| TEXTO |
MENU

'Ninguém deve pedir licença para deixar de ser pobre', diz Lula

'Ninguém deve pedir licença para deixar de ser pobre', diz Lula

Atualizado: Segunda-feira, 22 Novembro de 2010 as 10:01

O presidente Luiz Inácio Lula da Silva disse nesta sexta-feira (19) que nenhum país deve "pedir licença para deixar de ser pobre". Lula esteve no Rio de Janeiro, onde foi agraciado com o prêmio Personalidade França/Brasil, oferecido pelo Câmara de Comércio Casa França/Brasil.

"O mundo hoje se debate em recessão e crise. Reverter esse desperdício de vidas e de energia talvez seja mais urgente e mais oportuno. O que está em jogo é uma convergência de interesses que a lógica não consegue reverter. Ninguém deve pedir licença para deixar de ser pobre. A duras penas, o mundo aprendeu nos últimos anos quais são suas lições", disse Lula.

As homenagens ao presidente Lula contaram com uma mensagem do presidente da França, Nicolas Sarkozy, que foi exibida em um telão, e a quem Lula fez um agradecimento especial. Sarkozy elogiou a relação comercial entre os dois países e disse que Brasil e França são parceiros "privilegiados" para fazer reformar arrojadas e barrar a especulação financeira.

| ENUNCIADO |
Reescreva de forma mais concisa o parágrafo do texto que começa com "O presidente Luiz Inácio Lula da Silva disse", mantendo seus fatos principais. O material provém de uma fonte diferente da do texto.

| TRECHOS DO MATERIAL |
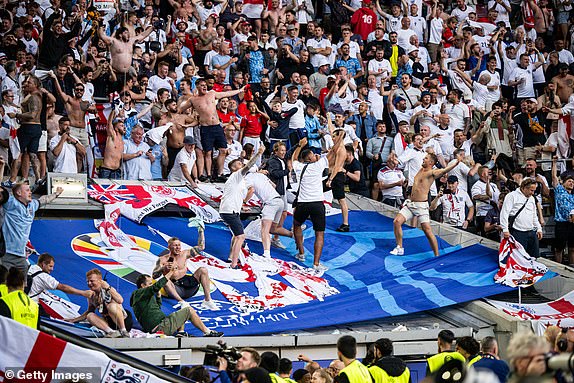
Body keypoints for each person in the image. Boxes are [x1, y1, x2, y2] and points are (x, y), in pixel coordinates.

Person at [291, 133, 342, 273]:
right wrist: (340, 138)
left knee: (296, 225)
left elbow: (294, 158)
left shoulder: (299, 166)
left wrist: (300, 145)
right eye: (314, 154)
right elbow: (333, 152)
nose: (316, 155)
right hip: (317, 204)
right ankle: (316, 263)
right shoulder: (318, 165)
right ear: (310, 158)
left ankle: (301, 253)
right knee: (319, 233)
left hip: (302, 203)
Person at [391, 154, 460, 256]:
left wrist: (455, 164)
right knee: (397, 221)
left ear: (431, 163)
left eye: (426, 158)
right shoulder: (420, 170)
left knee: (427, 231)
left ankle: (437, 255)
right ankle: (399, 247)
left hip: (421, 206)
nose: (423, 159)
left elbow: (443, 171)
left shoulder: (431, 173)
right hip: (411, 203)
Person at [179, 78, 246, 181]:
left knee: (223, 150)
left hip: (217, 126)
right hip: (205, 128)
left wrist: (239, 90)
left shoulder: (212, 93)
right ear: (197, 87)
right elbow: (179, 109)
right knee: (208, 152)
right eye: (202, 85)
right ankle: (209, 175)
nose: (204, 87)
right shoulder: (193, 99)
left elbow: (226, 94)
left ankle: (220, 173)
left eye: (205, 85)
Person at [130, 268, 222, 337]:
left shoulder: (144, 296)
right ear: (142, 285)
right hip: (160, 328)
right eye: (150, 284)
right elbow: (156, 286)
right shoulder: (138, 293)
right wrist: (170, 273)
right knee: (188, 310)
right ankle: (207, 332)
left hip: (160, 326)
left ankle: (181, 333)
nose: (152, 285)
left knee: (180, 312)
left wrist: (158, 297)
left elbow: (156, 309)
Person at [0, 184, 63, 274]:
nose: (31, 192)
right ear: (18, 193)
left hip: (21, 255)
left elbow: (44, 200)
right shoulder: (10, 202)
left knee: (24, 283)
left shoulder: (32, 205)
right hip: (7, 253)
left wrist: (56, 193)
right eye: (27, 190)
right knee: (4, 283)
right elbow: (2, 194)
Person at [220, 145, 265, 268]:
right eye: (239, 164)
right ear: (234, 168)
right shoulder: (236, 175)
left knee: (236, 235)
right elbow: (248, 166)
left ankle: (231, 258)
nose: (242, 165)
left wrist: (242, 205)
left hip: (231, 210)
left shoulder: (239, 181)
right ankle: (234, 264)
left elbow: (235, 195)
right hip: (229, 211)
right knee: (241, 236)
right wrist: (258, 154)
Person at [152, 234, 218, 310]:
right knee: (165, 281)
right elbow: (154, 276)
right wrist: (163, 268)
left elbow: (201, 247)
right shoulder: (162, 259)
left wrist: (201, 231)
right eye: (175, 245)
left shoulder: (185, 254)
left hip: (190, 286)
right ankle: (182, 302)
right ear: (169, 247)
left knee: (203, 270)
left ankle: (208, 300)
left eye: (179, 245)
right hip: (176, 289)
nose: (178, 247)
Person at [68, 268, 133, 338]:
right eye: (87, 281)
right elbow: (89, 311)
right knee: (90, 315)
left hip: (123, 321)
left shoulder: (109, 289)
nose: (89, 283)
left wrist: (108, 287)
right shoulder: (91, 296)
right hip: (110, 323)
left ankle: (124, 331)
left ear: (100, 281)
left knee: (111, 306)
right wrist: (74, 320)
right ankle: (112, 332)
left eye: (92, 281)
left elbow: (120, 300)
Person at [500, 178, 543, 258]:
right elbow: (504, 213)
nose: (532, 193)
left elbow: (534, 215)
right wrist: (505, 229)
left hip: (531, 231)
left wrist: (539, 228)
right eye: (531, 190)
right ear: (524, 188)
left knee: (533, 257)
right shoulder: (511, 196)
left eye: (534, 190)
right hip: (518, 231)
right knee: (519, 257)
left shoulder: (532, 198)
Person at [27, 253, 92, 306]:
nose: (52, 269)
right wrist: (83, 293)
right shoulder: (45, 278)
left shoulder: (28, 267)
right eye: (50, 266)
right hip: (29, 304)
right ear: (43, 264)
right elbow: (63, 287)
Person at [266, 142, 292, 249]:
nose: (283, 152)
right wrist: (287, 171)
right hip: (277, 192)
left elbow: (290, 152)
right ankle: (274, 234)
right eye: (281, 150)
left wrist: (298, 145)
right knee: (280, 214)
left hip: (283, 191)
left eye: (284, 150)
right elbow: (275, 173)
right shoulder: (273, 161)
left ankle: (276, 236)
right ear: (275, 151)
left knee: (284, 213)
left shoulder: (282, 160)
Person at [551, 158, 574, 265]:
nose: (571, 183)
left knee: (572, 248)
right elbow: (554, 177)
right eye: (569, 181)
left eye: (573, 182)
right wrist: (554, 163)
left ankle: (571, 268)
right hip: (561, 224)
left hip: (572, 224)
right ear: (563, 183)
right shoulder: (559, 190)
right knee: (559, 248)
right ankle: (558, 268)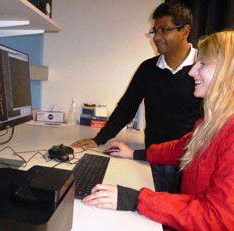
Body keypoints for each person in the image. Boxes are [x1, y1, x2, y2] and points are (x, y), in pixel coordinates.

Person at [83, 30, 234, 231]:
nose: (191, 72)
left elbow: (219, 218)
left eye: (203, 64)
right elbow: (181, 148)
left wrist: (136, 199)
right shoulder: (213, 124)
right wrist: (135, 153)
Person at [72, 2, 202, 193]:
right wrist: (100, 139)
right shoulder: (148, 69)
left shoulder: (204, 68)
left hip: (191, 160)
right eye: (155, 31)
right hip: (153, 157)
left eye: (165, 30)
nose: (157, 37)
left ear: (185, 30)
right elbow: (127, 107)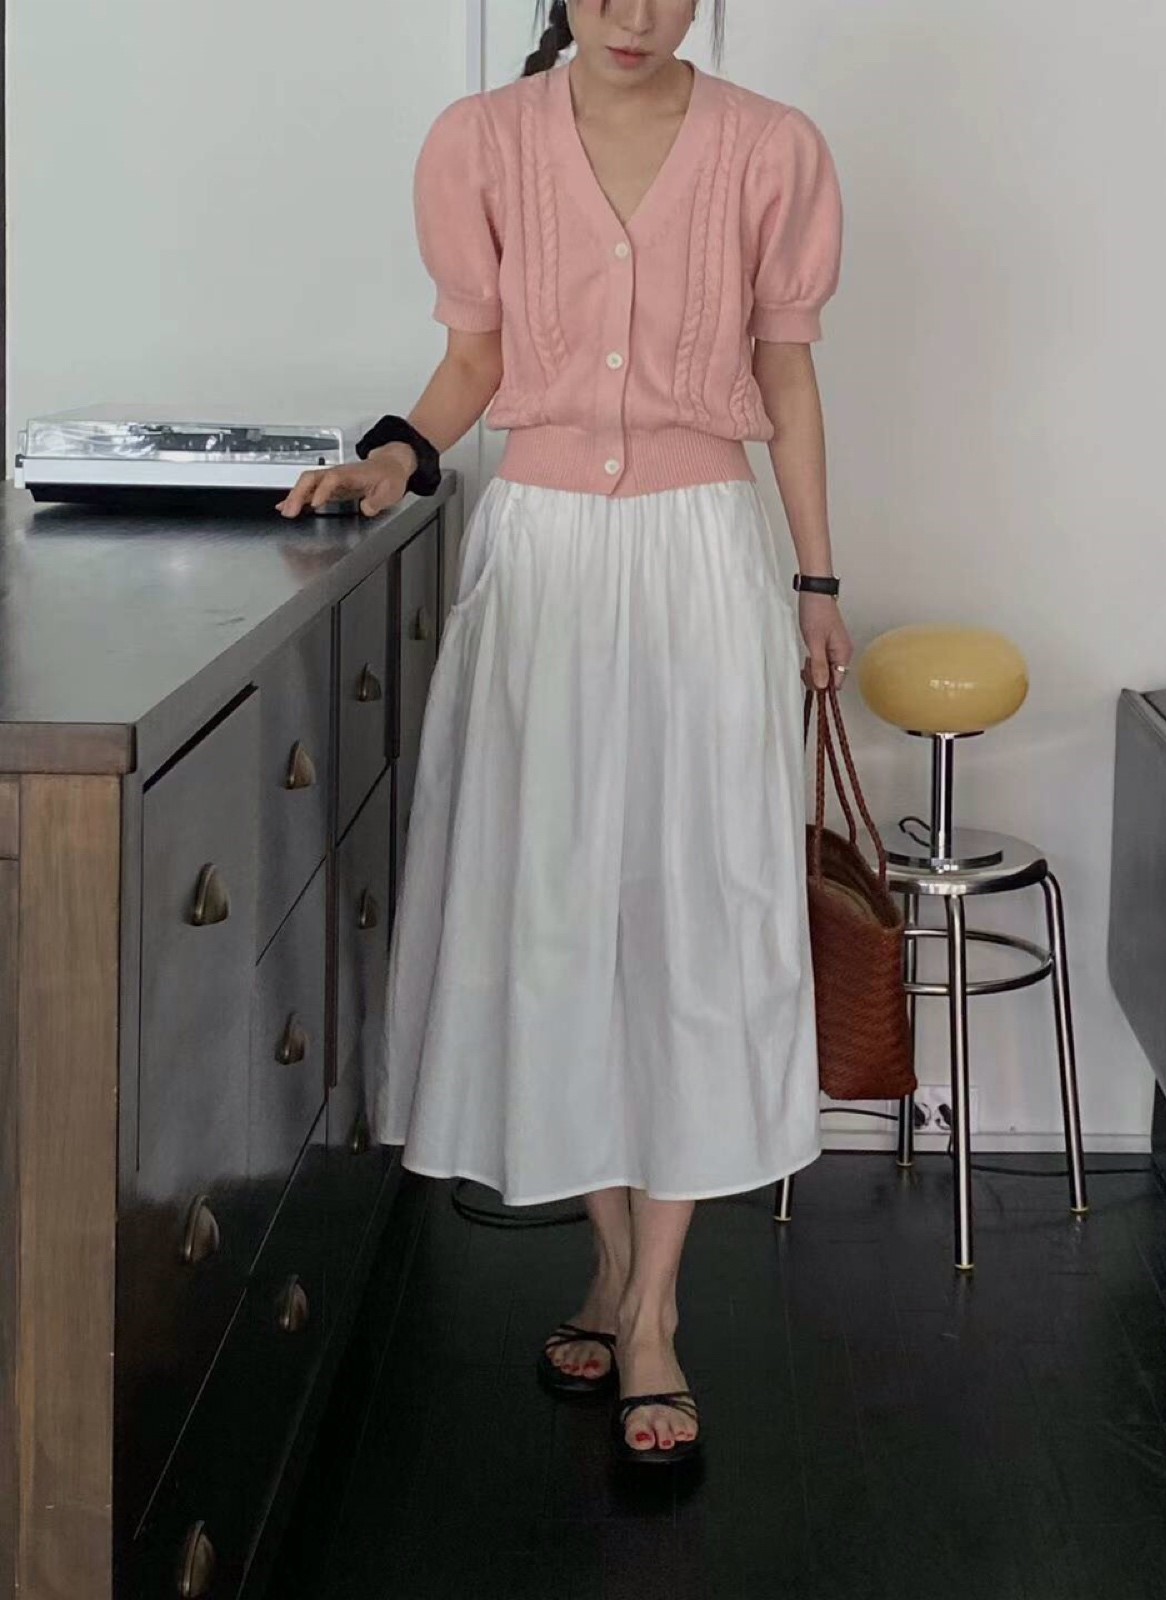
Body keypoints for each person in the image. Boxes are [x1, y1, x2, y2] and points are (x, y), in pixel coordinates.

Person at [278, 0, 852, 1467]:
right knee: (555, 908)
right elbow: (474, 362)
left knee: (695, 908)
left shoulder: (772, 149)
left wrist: (817, 581)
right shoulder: (480, 144)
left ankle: (655, 1309)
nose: (636, 13)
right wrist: (393, 457)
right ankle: (606, 1255)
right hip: (539, 559)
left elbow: (787, 378)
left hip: (701, 554)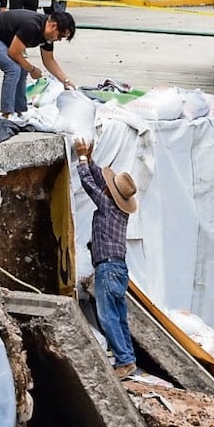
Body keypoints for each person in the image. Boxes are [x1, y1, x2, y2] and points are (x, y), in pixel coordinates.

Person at [73, 138, 139, 380]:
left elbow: (89, 184)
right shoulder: (119, 209)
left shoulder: (108, 206)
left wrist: (81, 158)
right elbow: (101, 182)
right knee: (118, 316)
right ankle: (127, 359)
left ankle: (123, 360)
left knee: (107, 316)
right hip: (118, 268)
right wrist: (90, 159)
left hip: (108, 268)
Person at [0, 10, 76, 117]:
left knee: (22, 69)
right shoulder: (31, 26)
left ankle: (20, 111)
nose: (58, 40)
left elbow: (49, 61)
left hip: (4, 39)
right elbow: (13, 53)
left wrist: (66, 81)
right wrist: (32, 69)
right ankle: (7, 113)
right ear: (53, 26)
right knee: (13, 69)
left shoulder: (47, 35)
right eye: (60, 36)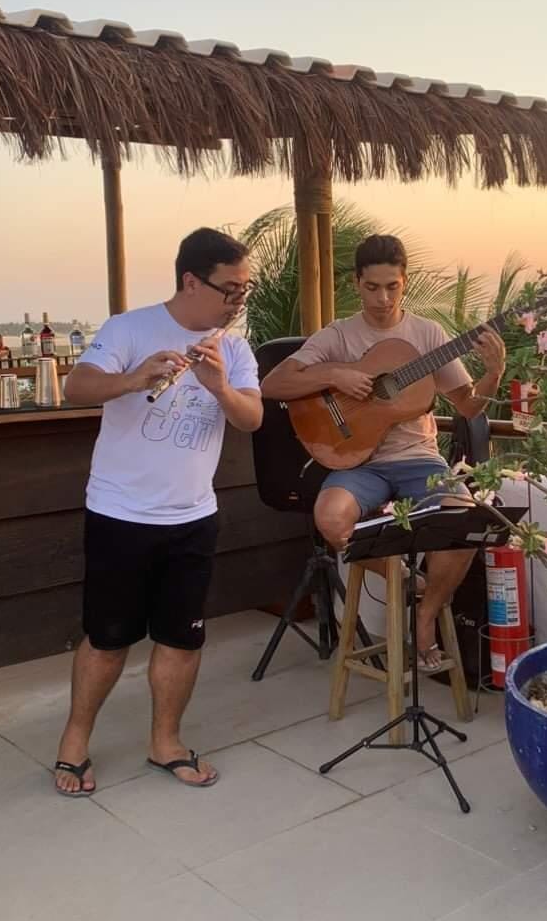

| RESPOSTA |
Na sexta-feira (19), Lula disse que nenhum país deve "pedir licença para deixar de ser pobre". No Rio de Janeiro, recebeu o prêmio Personalidade França/Brasil, oferecido pela Câmara de Comércio Casa França/Brasil.